Evaluating image segmentation models.

When evaluating a standard machine learning model, we usually classify our predictions into four categories: true positives, false positives, true negatives, and false negatives. However, for the dense prediction task of image segmentation, it's not immediately clear what counts as a "true positive" and, more generally, how we can evaluate our predictions. In this post, I'll discuss common methods for evaluating both semantic and instance segmentation techniques.

Semantic segmentation

Recall that the task of semantic segmentation is simply to predict the class of each pixel in an image.


Image credit

Our prediction output shape matches the input's spatial resolution (width and height) with a channel depth equivalent to the number of possible classes to be predicted. Each channel consists of a binary mask which labels areas where a specific class is present.

Intersection over Union

The Intersection over Union (IoU) metric, also referred to as the Jaccard index, is essentially a method to quantify the percent overlap between the target mask and our prediction output. This metric is closely related to the Dice coefficient which is often used as a loss function during training.

Quite simply, the IoU metric measures the number of pixels common between the target and prediction masks divided by the total number of pixels present across both masks.

$$ IoU = \frac{{target \cap prediction}}{{target \cup prediction}} $$

As a visual example, let's suppose we're tasked with calculating the IoU score of the following prediction, given the ground truth labeled mask.

The intersection ($A \cap B$) is comprised of the pixels found in both the prediction mask and the ground truth mask, whereas the union ($A \cup B$) is simply comprised of all pixels found in either the prediction or target mask.

We can calculate this easily using Numpy.

intersection = np.logical_and(target, prediction)
union = np.logical_or(target, prediction)
iou_score = np.sum(intersection) / np.sum(union)

The IoU score is calculated for each class separately and then averaged over all classes to provide a global, mean IoU score of our semantic segmentation prediction.

Pixel Accuracy

An alternative metric to evaluate a semantic segmentation is to simply report the percent of pixels in the image which were correctly classified. The pixel accuracy is commonly reported for each class separately as well as globally across all classes.
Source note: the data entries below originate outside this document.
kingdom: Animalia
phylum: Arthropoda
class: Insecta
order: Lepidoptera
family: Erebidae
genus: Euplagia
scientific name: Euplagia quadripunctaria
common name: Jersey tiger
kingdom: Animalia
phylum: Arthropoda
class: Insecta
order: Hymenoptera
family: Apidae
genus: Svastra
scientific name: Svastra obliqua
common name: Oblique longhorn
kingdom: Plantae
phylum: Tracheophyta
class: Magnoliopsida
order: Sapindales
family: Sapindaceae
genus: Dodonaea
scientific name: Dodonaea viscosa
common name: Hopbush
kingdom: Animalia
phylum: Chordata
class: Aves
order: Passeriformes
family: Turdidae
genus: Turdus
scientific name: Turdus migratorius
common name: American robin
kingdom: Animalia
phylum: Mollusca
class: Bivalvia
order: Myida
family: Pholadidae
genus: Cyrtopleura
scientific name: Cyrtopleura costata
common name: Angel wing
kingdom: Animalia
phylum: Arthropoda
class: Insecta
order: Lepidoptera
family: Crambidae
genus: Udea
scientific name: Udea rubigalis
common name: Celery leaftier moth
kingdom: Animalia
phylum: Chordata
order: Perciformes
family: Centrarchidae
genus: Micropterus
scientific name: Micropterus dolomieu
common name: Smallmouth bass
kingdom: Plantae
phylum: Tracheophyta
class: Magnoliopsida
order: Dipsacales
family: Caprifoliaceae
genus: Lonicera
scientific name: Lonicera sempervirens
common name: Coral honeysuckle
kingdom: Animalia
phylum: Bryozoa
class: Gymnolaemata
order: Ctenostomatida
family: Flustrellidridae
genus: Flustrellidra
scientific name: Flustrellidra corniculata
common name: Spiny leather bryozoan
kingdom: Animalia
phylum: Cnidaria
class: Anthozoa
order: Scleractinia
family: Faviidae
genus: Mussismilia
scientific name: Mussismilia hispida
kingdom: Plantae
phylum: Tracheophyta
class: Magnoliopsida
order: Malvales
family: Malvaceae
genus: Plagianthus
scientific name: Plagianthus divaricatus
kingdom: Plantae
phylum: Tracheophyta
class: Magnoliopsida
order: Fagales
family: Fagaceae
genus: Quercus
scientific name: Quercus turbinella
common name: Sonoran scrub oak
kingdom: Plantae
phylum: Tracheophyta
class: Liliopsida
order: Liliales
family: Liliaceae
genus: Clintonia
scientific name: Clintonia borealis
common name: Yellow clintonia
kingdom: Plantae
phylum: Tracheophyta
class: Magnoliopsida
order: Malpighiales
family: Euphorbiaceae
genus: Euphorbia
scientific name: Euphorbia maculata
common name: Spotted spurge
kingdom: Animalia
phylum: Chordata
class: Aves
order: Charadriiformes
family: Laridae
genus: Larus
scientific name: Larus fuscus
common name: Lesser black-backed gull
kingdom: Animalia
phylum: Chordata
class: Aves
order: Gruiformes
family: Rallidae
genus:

When considering the per-class pixel accuracy we're essentially evaluating a binary mask; a true positive represents a pixel that is correctly predicted to belong to the given class (according to the target mask) whereas a true negative represents a pixel that is correctly identified as not belonging to the given class.

$$ accuracy = \frac{{TP + TN}}{{TP + TN + FP + FN}} $$

This metric can sometimes provide misleading results when the class representation is small within the image, as the measure will be biased in mainly reporting how well you identify negative case (ie. where the class is not present).

Instance segmentation

Instance segmentation models are a little more complicated to evaluate; whereas semantic segmentation models output a single segmentation mask, instance segmentation models produce a collection of local segmentation masks describing each object detected in the image. As such, evaluation methods for instance segmentation are quite similar to that of object detection, with the exception that we now calculate IoU of masks instead of bounding boxes.


Image credit

Calculating Precision

To evaluate our collection of predicted masks, we'll compare each of our predicted masks with each of the available target masks for a given input.

  • A true positive is observed when a prediction-target mask pair has an IoU score which exceeds some predefined threshold.

  • A false positive indicates a predicted object mask had no associated ground truth object mask.

  • A false negative indicates a ground truth object mask had no associated predicted object mask.

Precision effectively describes the purity of our positive detections relative to the ground truth. Of all of the objects that we predicted in a given image, how many of those objects actually had a matching ground truth annotation?

$$ Precision = \frac{TP}{TP + FP} $$

Recall effectively describes the completeness of our positive predictions relative to the ground truth. Of all of the objected annotated in our ground truth, how many did we capture as positive predictions?

$$ Recall = \frac{TP}{TP + FN} $$

However, in order to calculate the prediction and recall of a model output, we'll need to define what constitutes a positive detection. To do this, we'll calculate the IoU score between each (prediction, target) mask pair and then determine which mask pairs have an IoU score exceeding a defined threshold value.

However, computing a single precision and recall score at the specified IoU threshold does not adequately describe the behavior of our model's full precision-recall curve. Instead, we can use average precision to effectively integrate the area under a precision-recall curve.

Let's use the precision-recall curve below as an example.

First, we'll adjust our curve such that the precision at a given point $r$ is adjusted to the maximum precision for recall greater than $r$.

Then, we'll simply calculate the area under the curve by numerical integration. This method replaces an older approach of averaging over a range of recall values.

Note that the precision-recall curve will likely not extend out to perfect recall due to our prediction thresholding according to each mask IoU.

As an example, the Microsoft COCO challenge's primary metric for the detection task evaluates the average precision score using IoU thresholds ranging from 0.5 to 0.95 (in 0.05 increments).

For prediction problems with multiple classes of objects, this value is then averaged over all of the classes.